Data driven companies effectively use regression machine learning methods for making predictions in many sectors. Cloud-based Azure Machine Learning Studio (MLS) has a potential of expediting machine learning experiments by offering a convenient and powerful integrated development environment. The process of evaluating machine learning models in Azure MLS has certain limitations, e.g. small number of performance metrics and lack of functionality to evaluate custom built regression models with R language.
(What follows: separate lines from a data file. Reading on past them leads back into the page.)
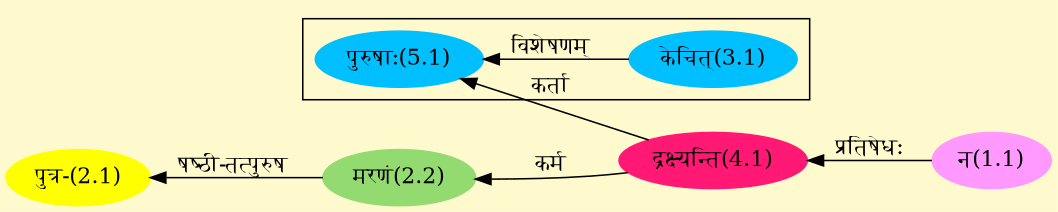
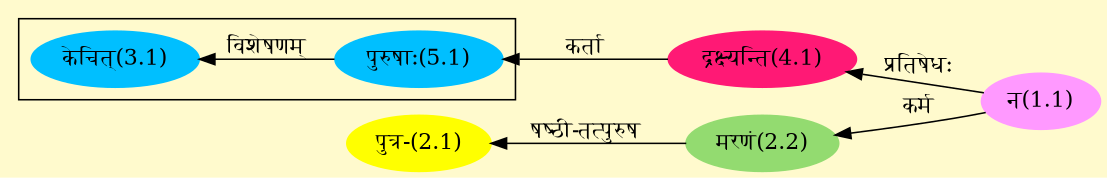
  digraph {
    bgcolor=lemonchiffon1
    compound=true
    rankdir=LR
    node [color="#00BFFF" style=filled]
    edge [dir=back]
    n1 [label="केचित्(3.1)"]
    n2 [label="पुरुषाः(5.1)"]
    n3 [color="#FF1975" label="द्रक्ष्यन्ति(4.1)"]
    n4 [color="#FF99FF" label="न(1.1)"]
    n5 [color="#FFFF00" label="पुत्र-(2.1)"]
    n6 [color="#93DB70" label="मरणं(2.2)"]
    subgraph cluster_1 {
      n1
      n2
    }
-   n2 -> n1 [label="विशेषणम्"]
+   n1 -> n2 [label="विशेषणम्"]
    n2 -> n3 [label="कर्ता"]
    n3 -> n4 [label="प्रतिषेधः"]
    n5 -> n6 [label="षष्ठी-तत्पुरुष"]
-   n6 -> n3 [label="कर्म"]
+   n6 -> n4 [label="कर्म"]
  }
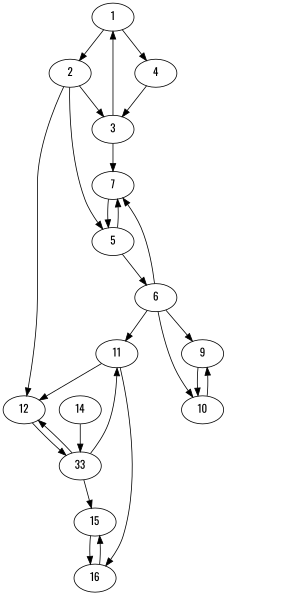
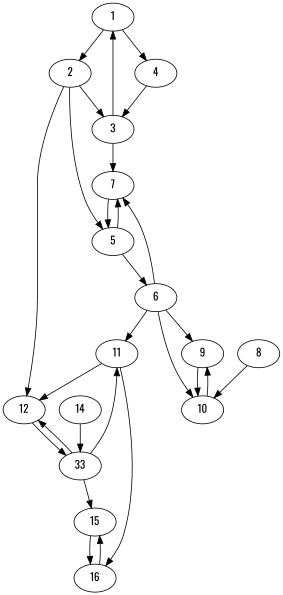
  digraph {
    fontname=Oswald
    node [fontname=Oswald]
    edge [fontname=Oswald]
    1
    2
    4
    3
    5
    12
    7
    6
    n9 [label=33]
    9
    10
    11
    15
+   8
    16
    14
    1 -> 2
    1 -> 4
    2 -> 3
    2 -> 5
    2 -> 12
    4 -> 3
    3 -> 1
    3 -> 7
    5 -> 7
    5 -> 6
    12 -> n9
    7 -> 5
    6 -> 7
    6 -> 9
    6 -> 10
    6 -> 11
    n9 -> 12
    n9 -> 11
    n9 -> 15
    9 -> 10
    10 -> 9
    11 -> 12
    11 -> 16
    15 -> 16
+   8 -> 10
    16 -> 15
    14 -> n9
  }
This paper reports the results of an effort to build an Enhanced Evaluate Model (EEM) module which facilitates and accelerates Azure experiments development and evaluation. The EEM combines multiple performance metrics allowing for multisided evaluation of the regression models. EEM offers 4 times more metrics than built-in Azure Evaluate Model module. EEM metrics include: CoD, GMRAE, MAE, MAPE, MASE, MdAE, MdAPE, MdRAE, ME, MPE, MRAE, MSE, NRMSE_mm, NRMSE_sd, RAE, RMdSPE, RMSE, RMSPE, RSE, sMAPE, SMdAPE, SSE. Also, EEM supports evaluation of the R language based regression models. The operational Enhanced Evaluate Model module has been published to the web and openly available for experiments and extensions.